There were 30 applicants for the position with 11 shortlisted and interviewed by an Independent Selection Committee that consisted of judges, prosecutors and jurists. This committee was supposed to recommend to the 22 Member States who participate in the new body, a minimum of three and maximum of five candidates for the EPPO and the Parliament’s Civil Liberties, Justice, and Home Affairs and Budgetary Control committees to make a final joint decision.
The Independent Selection Committee presented a list of three instead of five candidates from the 11 who were eligible. The three selected consisted of a Romanian, one French, and a German.
Interestingly, four of the candidates that were shortlisted were Italian, including the former head of the European Anti-Fraud body, OLAF, but none of them made the final cut.
And this is the main controversy. Why three and not five? And despite 11 being shortlisted, all of whom were highly qualified candidates, why not choose from them? In effect, this is the exact moment when the deprivation of the political personnel of the EU comes to light. With political balances shifting quickly in Europe, this is part of the explanation.
The Romanian candidate will – if we take logic into account – be rejected as Laura Codruta Kovesi has 18 open cases in the justice system (including allegations of bribery, abuse of power, false testimony) from her own country.

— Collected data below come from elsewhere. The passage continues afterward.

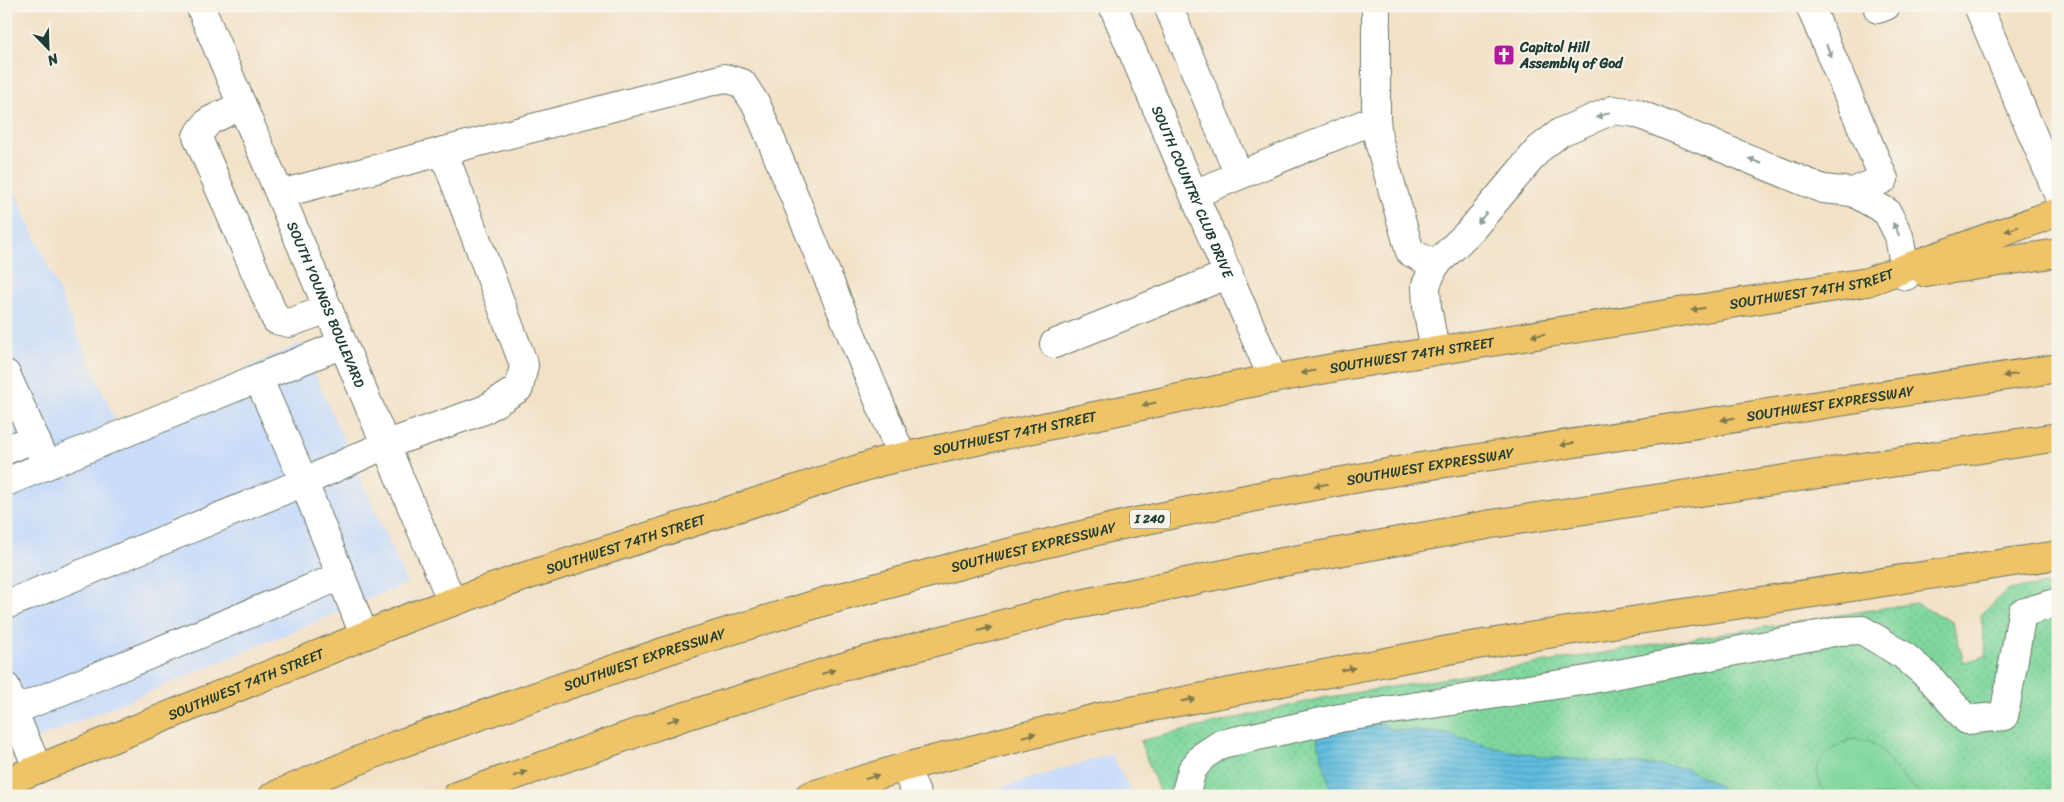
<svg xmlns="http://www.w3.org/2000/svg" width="2064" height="802" font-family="Sriracha,sans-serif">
<defs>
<pattern id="grass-dots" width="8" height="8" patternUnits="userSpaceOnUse" patternTransform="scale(1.25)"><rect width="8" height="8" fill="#7fd79d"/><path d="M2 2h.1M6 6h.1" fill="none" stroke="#6db988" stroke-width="1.8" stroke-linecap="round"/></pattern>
<pattern id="water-rules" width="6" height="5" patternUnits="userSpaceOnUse" patternTransform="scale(1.25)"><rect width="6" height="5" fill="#61bddf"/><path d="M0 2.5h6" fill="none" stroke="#4f9bb6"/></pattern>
</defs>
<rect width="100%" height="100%" fill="#f7f3e8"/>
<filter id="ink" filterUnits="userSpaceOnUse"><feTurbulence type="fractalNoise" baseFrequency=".02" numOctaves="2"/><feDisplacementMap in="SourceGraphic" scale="10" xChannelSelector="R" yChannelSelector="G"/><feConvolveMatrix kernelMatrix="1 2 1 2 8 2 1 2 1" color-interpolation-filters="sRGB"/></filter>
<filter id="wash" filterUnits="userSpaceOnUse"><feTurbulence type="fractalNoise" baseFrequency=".0096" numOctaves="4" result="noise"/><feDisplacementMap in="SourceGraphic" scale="20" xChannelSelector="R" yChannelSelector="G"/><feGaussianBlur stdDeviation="1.12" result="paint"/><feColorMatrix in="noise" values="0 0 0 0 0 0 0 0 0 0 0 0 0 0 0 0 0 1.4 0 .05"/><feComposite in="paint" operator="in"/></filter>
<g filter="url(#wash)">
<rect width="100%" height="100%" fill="#f3e1c7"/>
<!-- built -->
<g fill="#c9dcf9">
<polygon points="6,170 118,427 301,343 407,583 6,752"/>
<polygon points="1111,754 1134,796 974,796"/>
</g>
<!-- grass -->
<polygon fill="url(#grass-dots)" stroke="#4f8a68" points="2058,583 2058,796 1161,796 1140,741 1323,698 1915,603 1952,622 1964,662 1986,656 1981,615 2008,590"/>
<!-- park -->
<path fill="#7fd79d" stroke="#4f8a68" d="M1852,739C1880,740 1881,753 1897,771C1904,781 1914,787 1923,796H1827C1806,765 1823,752 1852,739Z"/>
<!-- water -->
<polygon fill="url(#water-rules)" stroke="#407d8a" points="1382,723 1389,729 1443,733 1495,748 1538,756 1686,768 1717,784 1730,796 1332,796 1316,734"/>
</g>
<g filter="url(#ink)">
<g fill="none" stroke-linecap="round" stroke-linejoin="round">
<!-- minor casing -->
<g stroke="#697667" stroke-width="30">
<g id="minor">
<path id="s1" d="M200,6L452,602"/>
<path id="s2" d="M1113,6L1273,379"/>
<polyline points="1168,6 1239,175"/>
<polyline points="1376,6 1376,119 1378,138 1410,252 1435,265"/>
<polyline points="1810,6 1884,179 1853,192"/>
<polyline points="1978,6 2058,194"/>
<polyline points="1878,9 1886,6"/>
<polyline points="242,105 209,121 197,136 276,320 289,323 328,309"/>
<polyline points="280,194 724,78 742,83 757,106 902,457"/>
<polyline points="1194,194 1376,119"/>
<polyline points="1054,344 1229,274"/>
<polyline points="1435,351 1427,307 1426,285 1435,265 1471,230 1539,149 1561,132 1613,110 1636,113 1823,189 1853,192 1887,212 1899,236 1906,276"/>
<polyline points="6,374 47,465"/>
<polyline points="6,450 35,438"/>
<polyline points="6,482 258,378"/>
<polyline points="6,605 304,482 258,378 343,344"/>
<polyline points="364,635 304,482 385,445 484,410 519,388 524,365 443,151"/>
<polyline points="6,687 13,711 6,714"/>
<polyline points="905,767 917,796"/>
<polyline points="38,769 13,711 341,576"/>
<polyline points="1185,796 1192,770 1203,756 1221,744 1340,718 1587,680 1839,631 1862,630 1903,655 1929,677 1967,720 2004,716 2022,613 2058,602"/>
</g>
</g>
<!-- major casing -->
<g stroke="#697667" stroke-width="30">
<g id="major">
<polyline points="1926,273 2058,253"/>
<path id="s3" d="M6,782L410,617L526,576L883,461L1240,385L1348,365L1867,282L2058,212"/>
<polyline points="809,796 905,767 1100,717 1464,647 2058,555"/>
</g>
</g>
<!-- highway casing -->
<g stroke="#697667" stroke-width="30">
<g id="highway">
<path id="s4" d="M273,796L396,745L666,651L826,601L979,560L1122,525L1265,495L1420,467L2058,368"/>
<polyline points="457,796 676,719 852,664 1066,607 1272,564 1492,524 2058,437"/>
</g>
</g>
<!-- minor -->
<use href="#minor" stroke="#fff" stroke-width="28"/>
<!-- major -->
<use href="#major" stroke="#efc469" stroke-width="28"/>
<!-- highway -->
<use href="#highway" stroke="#efc469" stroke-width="28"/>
</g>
<!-- one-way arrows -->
<defs><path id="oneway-solid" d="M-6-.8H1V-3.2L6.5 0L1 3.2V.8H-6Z" transform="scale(1.25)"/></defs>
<g fill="#8f9e9a">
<use href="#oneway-solid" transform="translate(1829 51) rotate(67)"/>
<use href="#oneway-solid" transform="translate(1603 115) rotate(157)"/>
<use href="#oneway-solid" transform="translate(1755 161) rotate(-158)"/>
<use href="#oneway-solid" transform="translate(1482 218) rotate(130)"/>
<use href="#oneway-solid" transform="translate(1896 229) rotate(-116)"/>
</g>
<g fill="#7d7a4c">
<use href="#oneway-solid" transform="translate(2012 229) rotate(160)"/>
<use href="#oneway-solid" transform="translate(1698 309) rotate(171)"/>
<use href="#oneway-solid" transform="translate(1538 335) rotate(171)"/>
<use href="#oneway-solid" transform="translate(1308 372) rotate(169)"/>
<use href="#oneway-solid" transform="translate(2010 375) rotate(171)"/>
<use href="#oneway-solid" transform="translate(1149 404) rotate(168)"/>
<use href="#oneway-solid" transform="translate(1728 419) rotate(171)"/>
<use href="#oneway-solid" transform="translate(1567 444) rotate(171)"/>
<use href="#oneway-solid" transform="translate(1321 485) rotate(170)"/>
<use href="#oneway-solid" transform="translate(985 629) rotate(-15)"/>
<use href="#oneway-solid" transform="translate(1348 669) rotate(-11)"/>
<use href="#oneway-solid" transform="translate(828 672) rotate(-17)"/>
<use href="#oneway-solid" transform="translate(1188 700) rotate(-11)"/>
<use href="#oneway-solid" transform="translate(673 720) rotate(-19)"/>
<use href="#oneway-solid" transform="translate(1029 735) rotate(-14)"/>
<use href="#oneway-solid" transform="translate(520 774) rotate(-19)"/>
<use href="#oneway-solid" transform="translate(872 777) rotate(-17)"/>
</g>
</g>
<!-- icons -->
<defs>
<g id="church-square" transform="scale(1.125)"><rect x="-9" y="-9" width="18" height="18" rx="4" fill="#b5179e" stroke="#f7f3e8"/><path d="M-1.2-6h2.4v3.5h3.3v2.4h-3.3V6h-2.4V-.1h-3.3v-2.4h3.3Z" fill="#fff"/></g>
</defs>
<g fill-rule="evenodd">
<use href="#church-square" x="1504" y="55"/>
</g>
<g text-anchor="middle" stroke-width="4.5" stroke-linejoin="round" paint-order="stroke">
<!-- shield labels -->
<rect fill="#f7f3e8" stroke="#60746a" stroke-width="1" x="1130" y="509.5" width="40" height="19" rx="4"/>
<g font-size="12" font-weight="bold" fill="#1f3d34">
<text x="1150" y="523">I 240</text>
</g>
<!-- poi labels -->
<g font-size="14" font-weight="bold" fill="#1f3d34" stroke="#f7f3e8" text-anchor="start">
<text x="1520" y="52">Capitol Hill<tspan x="1520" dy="16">Assembly of God</tspan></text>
</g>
<!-- street labels -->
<g font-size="14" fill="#1f3d34" stroke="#f7f3e8">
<text dy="5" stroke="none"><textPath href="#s2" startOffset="202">SOUTH COUNTRY CLUB DRIVE</textPath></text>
<text dy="5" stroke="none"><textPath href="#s3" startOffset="1879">SOUTHWEST 74TH STREET</textPath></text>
<text dy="5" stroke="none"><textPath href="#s1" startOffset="324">SOUTH YOUNGS BOULEVARD</textPath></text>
<text dy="5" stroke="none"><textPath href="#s3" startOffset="1474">SOUTHWEST 74TH STREET</textPath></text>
<text dy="5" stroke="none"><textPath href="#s4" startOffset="1611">SOUTHWEST EXPRESSWAY</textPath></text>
<text dy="5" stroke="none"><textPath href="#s3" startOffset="1069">SOUTHWEST 74TH STREET</textPath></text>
<text dy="5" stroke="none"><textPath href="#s4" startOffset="1206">SOUTHWEST EXPRESSWAY</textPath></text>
<text dy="5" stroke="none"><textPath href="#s3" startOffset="664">SOUTHWEST 74TH STREET</textPath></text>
<text dy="5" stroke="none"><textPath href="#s4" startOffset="801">SOUTHWEST EXPRESSWAY</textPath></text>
<text dy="5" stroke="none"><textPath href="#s4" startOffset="396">SOUTHWEST EXPRESSWAY</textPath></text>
<text dy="5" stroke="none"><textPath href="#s3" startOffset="259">SOUTHWEST 74TH STREET</textPath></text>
</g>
</g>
<!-- margin -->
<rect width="2064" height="802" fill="none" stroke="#f7f3e8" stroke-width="25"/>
<!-- north arrow -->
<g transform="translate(48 48) rotate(157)" stroke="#f7f3e8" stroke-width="4" paint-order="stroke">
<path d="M0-4L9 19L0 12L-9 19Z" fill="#1f3d34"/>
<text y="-8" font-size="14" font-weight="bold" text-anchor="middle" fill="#1f3d34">N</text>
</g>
</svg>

The real candidates should theoretically be only two, one French (who is highly likely to get the job) and one German. This was probably already agreed upon on the sidelines of the signing of the Aachen Treaty between Germany and France on January 22. The reality, however, is that the Romanian candidate carries strong German support, not to mention American.
It is a serious mistake for Europe, premediated for political purposes, to shortlist Kovesi among the three proposed by the Independent Selection Committee.
The Romanian candidate should not be among the three finalists and not even among the eleven shortlisted. Indeed, being under criminal investigation in her own country should be enough to be rejected by the joint Member States and European Parliament body that will take the final decision for 7-year appointment of the Chief European Prosecutor. The more so the Minister of Justice of Romania Tudorel Toader has written to his European counterparts, opposing the appointment.
The fact, however, that the Romanian candidate was selected as top candidate by the Independent Selection Committee despite the aforementioned facts (and many more not mentioned), implies that the European Union considers the Romanian Justice system totally corrupt. If this is the case, then shouldn’t Romania be partially suspended from certain functions in the European Union? Certainly, a country whose entire justice system is in question should not be allowed to have the Presidency of the Union, which it is doing a very good job of so far.
The thought is ridiculous. To say the justice system is corrupt now, but not the last years that Kovesi has been behind the biggest prosecutions of corruptions in the country’s history is preposterous. The Romanian justice system is, indeed. flawed and needs mending, but this is not new. Europe has systematically shut one eye and kept the other open.
Finally, the pharisaic attitude of the European Commission over the matter. When the Commission chief spokesperson was asked about this controversial matter, impersonating the modern version of Pontius Pilate, he replied that the Commission is not involved but only observes the process. But he said that Europe wants candidates to be treated fairly – implying that Kovesi is being wronged by Romanian justice.
Kovesi who is being charged for being in charge of an institution that has put away many guilty parties, but has also wronged many parties. Many DNA cases are indeed falling apart.
Only a few months earlier, the same European Commission which now is limited to observing the EPPO process, launched infringement procedures against Poland, for having given early retirement to 27 out of 72 Supreme Court Judges.
The Commission is in a hurry to appoint the Chief Prosecutor of Europe by the end of March. Obviously, it has its own reason – and the reason is that we cannot know what Europe will come to after the European elections in May.
However, if we want to safeguard this new necessary and important institution – EPPO, the European Parliament, must end this already ridiculed process. It is of course next to impossible, but a true system seeking fairness and justice, would see the appointment procedure re-launched by the new Parliament, after the May elections, with a fresh, really independent selection committee.
The first page of the EPPO history should not be one of division and controversy, not to mention a tribute to not so blind injustice.